### [WHAT YOU WILL DO]
In the entries below, count every line with the word "Institute". Return only the count.
== Segment start ==
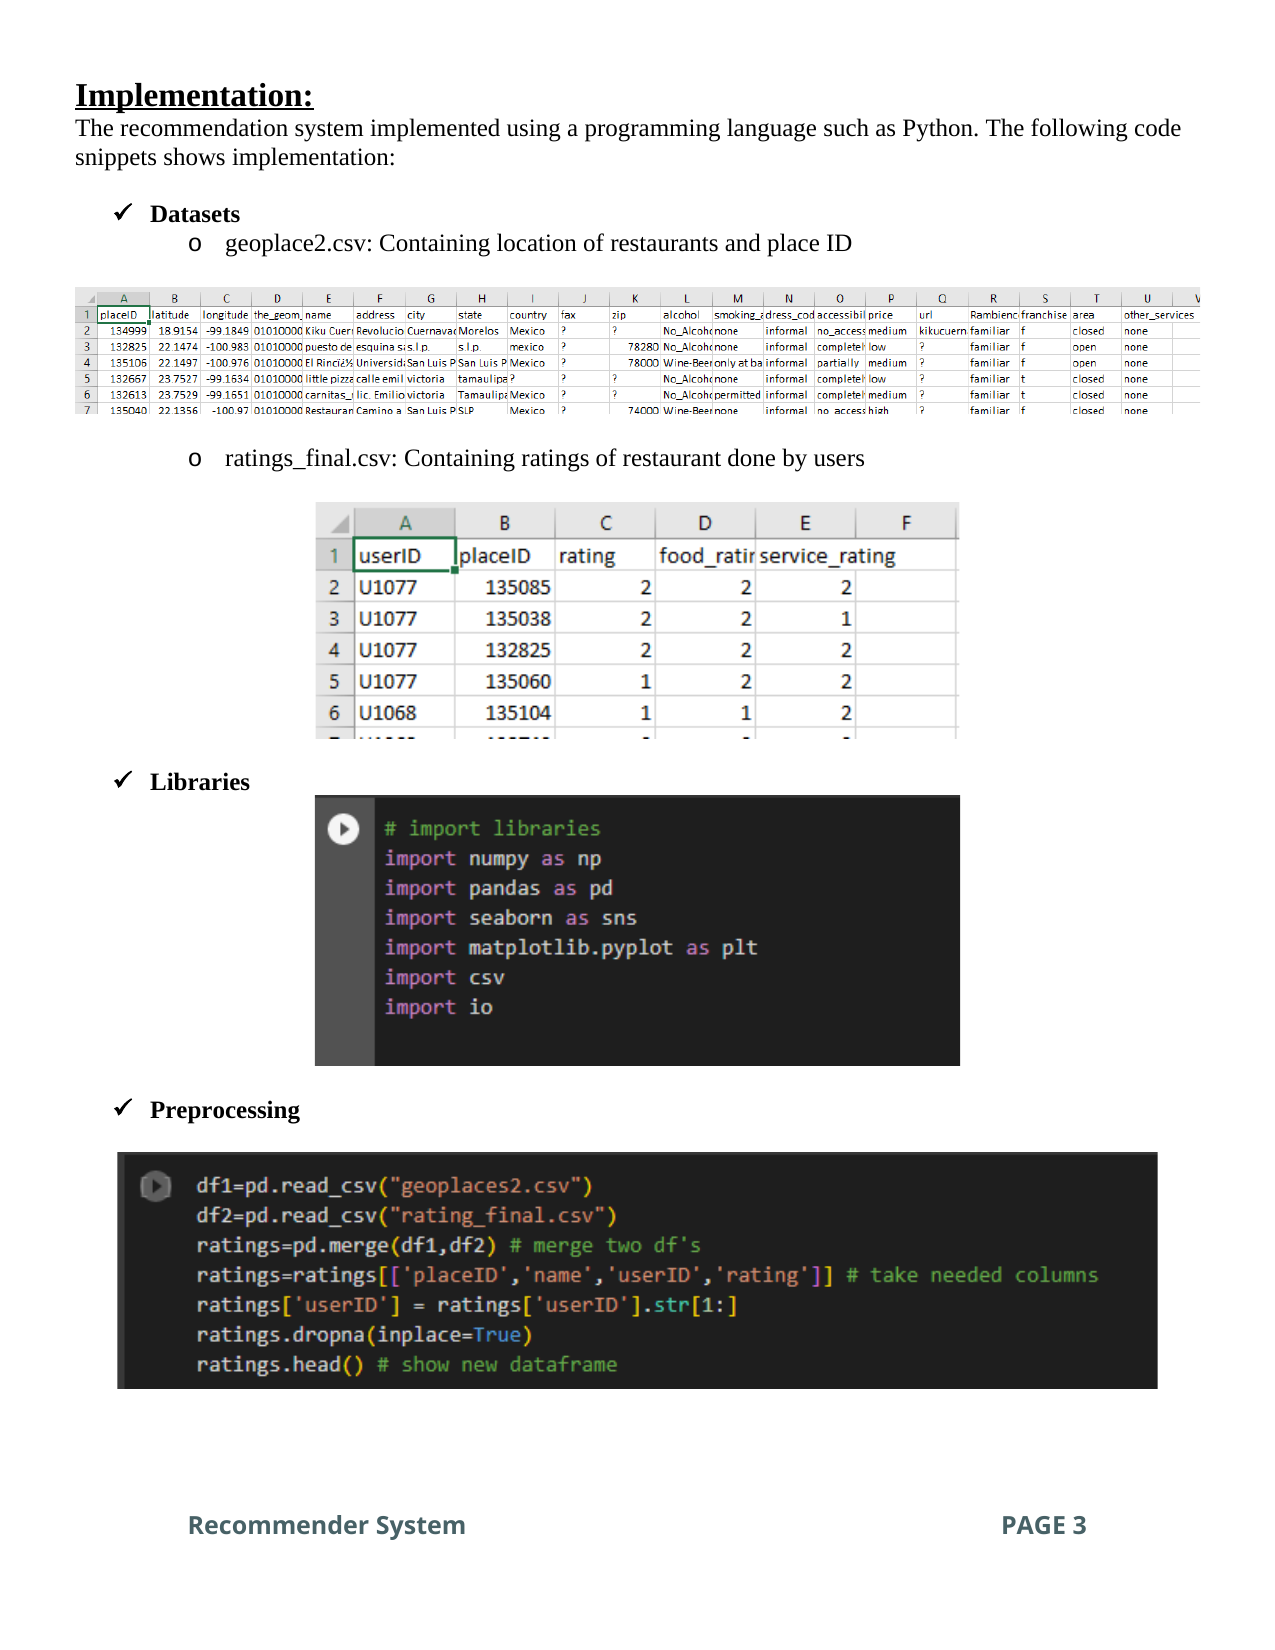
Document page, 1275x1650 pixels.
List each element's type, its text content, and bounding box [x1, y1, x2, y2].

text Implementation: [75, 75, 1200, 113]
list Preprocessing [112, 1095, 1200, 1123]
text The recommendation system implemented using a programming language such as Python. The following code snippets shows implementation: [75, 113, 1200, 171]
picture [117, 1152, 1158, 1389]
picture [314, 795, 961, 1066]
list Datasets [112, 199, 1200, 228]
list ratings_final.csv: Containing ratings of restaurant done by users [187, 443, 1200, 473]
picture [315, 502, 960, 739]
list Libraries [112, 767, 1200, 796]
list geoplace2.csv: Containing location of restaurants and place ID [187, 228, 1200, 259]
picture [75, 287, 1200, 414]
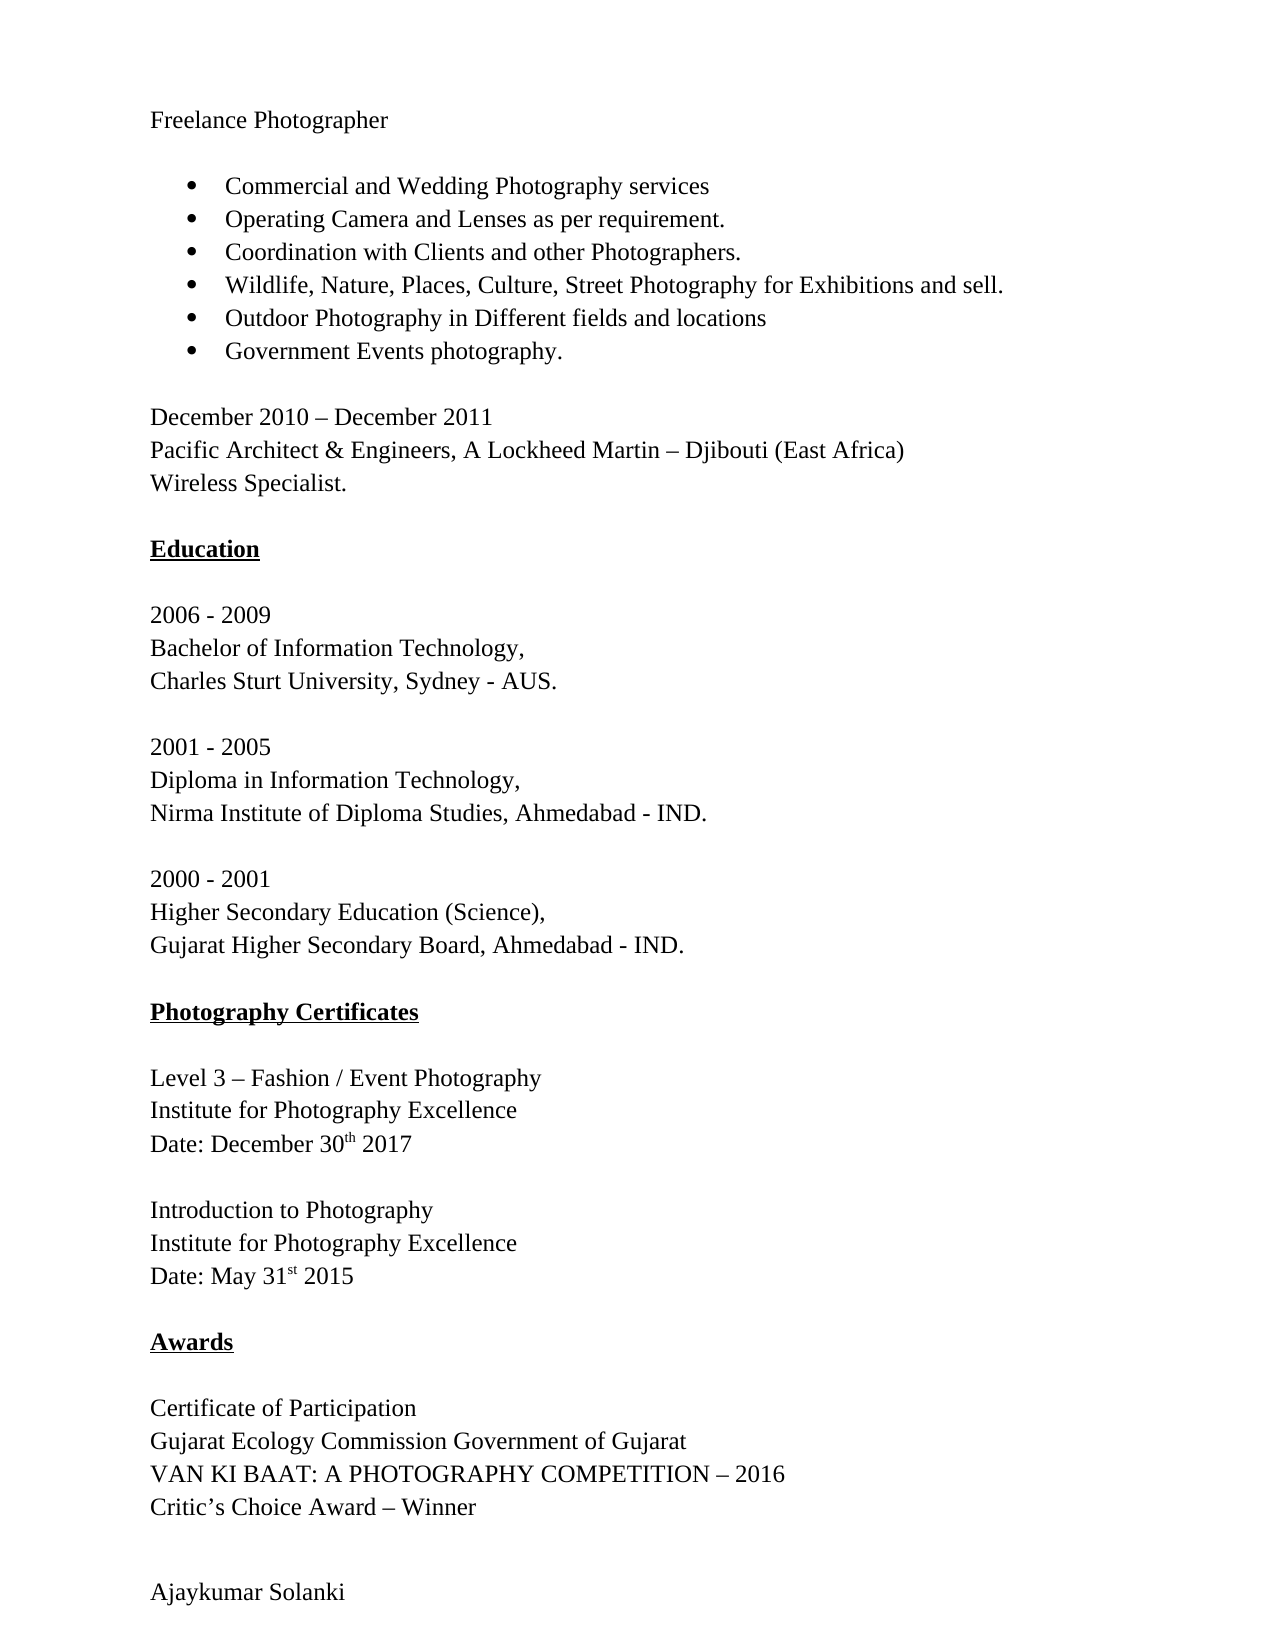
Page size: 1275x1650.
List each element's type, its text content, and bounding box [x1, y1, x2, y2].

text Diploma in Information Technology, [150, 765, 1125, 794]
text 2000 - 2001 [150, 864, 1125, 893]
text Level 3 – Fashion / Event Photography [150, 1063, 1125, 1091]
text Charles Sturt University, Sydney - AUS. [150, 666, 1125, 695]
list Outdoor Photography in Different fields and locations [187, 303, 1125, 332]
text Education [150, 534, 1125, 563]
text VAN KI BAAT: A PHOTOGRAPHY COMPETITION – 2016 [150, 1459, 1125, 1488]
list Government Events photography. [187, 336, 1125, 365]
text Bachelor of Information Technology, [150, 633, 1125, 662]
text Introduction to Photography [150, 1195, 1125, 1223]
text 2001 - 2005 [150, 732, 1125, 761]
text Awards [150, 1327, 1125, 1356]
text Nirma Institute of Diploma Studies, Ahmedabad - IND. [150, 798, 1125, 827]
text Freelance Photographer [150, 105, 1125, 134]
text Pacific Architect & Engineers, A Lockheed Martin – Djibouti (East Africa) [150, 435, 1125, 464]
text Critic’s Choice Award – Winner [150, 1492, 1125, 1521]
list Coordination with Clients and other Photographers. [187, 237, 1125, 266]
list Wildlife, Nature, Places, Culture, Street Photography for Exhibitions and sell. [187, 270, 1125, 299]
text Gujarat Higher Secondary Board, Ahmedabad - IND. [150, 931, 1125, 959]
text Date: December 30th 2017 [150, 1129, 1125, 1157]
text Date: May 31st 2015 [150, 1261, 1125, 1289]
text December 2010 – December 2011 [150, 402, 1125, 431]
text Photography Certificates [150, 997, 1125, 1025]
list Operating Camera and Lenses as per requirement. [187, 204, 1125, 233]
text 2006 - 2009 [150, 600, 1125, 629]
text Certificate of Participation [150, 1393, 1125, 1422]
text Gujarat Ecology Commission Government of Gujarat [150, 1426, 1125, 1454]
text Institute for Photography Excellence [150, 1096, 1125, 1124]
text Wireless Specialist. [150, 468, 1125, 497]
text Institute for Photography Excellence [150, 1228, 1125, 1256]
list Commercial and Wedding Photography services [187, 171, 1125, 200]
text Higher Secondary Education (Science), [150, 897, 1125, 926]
== Segment end ==
### [WRITTEN RESPONSE]
3